- Stored data entries -
-- -- --
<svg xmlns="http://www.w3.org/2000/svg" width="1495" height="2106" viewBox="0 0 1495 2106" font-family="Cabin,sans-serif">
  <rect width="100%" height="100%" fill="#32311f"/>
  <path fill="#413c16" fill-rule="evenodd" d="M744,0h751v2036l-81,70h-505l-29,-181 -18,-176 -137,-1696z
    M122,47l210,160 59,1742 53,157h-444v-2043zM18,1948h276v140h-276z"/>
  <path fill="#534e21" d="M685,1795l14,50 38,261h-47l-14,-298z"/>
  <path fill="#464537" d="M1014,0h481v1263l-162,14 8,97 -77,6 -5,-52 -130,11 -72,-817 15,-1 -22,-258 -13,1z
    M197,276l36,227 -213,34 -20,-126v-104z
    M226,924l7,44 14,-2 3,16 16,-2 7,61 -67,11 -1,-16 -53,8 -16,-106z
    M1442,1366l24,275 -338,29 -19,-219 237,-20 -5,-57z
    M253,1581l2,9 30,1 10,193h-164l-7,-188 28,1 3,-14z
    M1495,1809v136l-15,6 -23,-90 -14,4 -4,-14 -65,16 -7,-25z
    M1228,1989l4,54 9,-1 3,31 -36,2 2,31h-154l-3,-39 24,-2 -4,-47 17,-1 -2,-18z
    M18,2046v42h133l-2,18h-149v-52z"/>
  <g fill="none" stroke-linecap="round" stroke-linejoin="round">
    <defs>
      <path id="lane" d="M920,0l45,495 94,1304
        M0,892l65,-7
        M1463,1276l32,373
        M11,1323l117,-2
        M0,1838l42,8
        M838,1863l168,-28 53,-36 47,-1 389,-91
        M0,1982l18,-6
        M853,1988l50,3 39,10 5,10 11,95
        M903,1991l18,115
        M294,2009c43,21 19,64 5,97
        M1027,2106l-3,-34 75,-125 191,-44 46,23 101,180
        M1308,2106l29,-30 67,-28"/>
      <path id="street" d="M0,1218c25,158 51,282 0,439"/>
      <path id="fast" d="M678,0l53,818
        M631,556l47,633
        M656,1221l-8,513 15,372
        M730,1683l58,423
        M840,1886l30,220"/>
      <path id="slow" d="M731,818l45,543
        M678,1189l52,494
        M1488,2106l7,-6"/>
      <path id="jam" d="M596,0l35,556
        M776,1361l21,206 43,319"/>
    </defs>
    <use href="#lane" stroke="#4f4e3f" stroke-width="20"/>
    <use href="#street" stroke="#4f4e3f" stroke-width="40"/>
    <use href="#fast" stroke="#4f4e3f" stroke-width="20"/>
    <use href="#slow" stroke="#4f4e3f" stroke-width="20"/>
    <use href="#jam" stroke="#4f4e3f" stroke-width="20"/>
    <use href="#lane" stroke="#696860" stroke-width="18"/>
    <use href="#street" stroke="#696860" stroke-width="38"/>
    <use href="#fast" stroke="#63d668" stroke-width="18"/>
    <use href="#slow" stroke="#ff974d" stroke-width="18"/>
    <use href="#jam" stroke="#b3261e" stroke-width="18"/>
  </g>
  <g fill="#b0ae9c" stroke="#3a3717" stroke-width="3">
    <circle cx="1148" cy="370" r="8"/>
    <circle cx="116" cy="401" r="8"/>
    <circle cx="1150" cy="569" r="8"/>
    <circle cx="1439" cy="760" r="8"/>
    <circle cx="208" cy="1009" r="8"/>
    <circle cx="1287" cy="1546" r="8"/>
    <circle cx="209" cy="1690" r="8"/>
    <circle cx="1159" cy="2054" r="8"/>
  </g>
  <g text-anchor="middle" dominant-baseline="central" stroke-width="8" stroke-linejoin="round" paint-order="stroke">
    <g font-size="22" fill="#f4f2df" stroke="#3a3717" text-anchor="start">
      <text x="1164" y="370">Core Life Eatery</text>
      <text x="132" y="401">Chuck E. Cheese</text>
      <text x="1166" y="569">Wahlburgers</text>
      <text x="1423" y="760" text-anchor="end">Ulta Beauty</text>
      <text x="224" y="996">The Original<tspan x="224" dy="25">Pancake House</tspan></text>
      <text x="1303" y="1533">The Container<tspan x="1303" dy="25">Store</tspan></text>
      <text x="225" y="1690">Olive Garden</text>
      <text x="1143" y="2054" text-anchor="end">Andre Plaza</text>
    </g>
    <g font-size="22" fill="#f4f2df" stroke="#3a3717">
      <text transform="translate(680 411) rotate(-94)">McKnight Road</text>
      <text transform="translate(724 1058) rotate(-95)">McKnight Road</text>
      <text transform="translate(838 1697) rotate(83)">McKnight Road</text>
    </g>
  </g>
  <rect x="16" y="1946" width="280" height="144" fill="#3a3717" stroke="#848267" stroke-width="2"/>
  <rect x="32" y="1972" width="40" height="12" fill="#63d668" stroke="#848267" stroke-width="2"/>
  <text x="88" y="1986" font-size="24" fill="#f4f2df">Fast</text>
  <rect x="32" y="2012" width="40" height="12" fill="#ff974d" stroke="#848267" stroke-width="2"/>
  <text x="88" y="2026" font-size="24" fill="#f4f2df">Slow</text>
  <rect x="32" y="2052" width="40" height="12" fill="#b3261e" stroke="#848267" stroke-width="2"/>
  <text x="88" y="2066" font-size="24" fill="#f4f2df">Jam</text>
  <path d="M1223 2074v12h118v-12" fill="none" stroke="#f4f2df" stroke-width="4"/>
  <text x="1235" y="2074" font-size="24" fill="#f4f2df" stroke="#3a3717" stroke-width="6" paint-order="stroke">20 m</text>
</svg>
-- -- --
- What is required -
Among the lines of these entries, find those that contain "round". Give their number and nothing else.

- Task solution -
2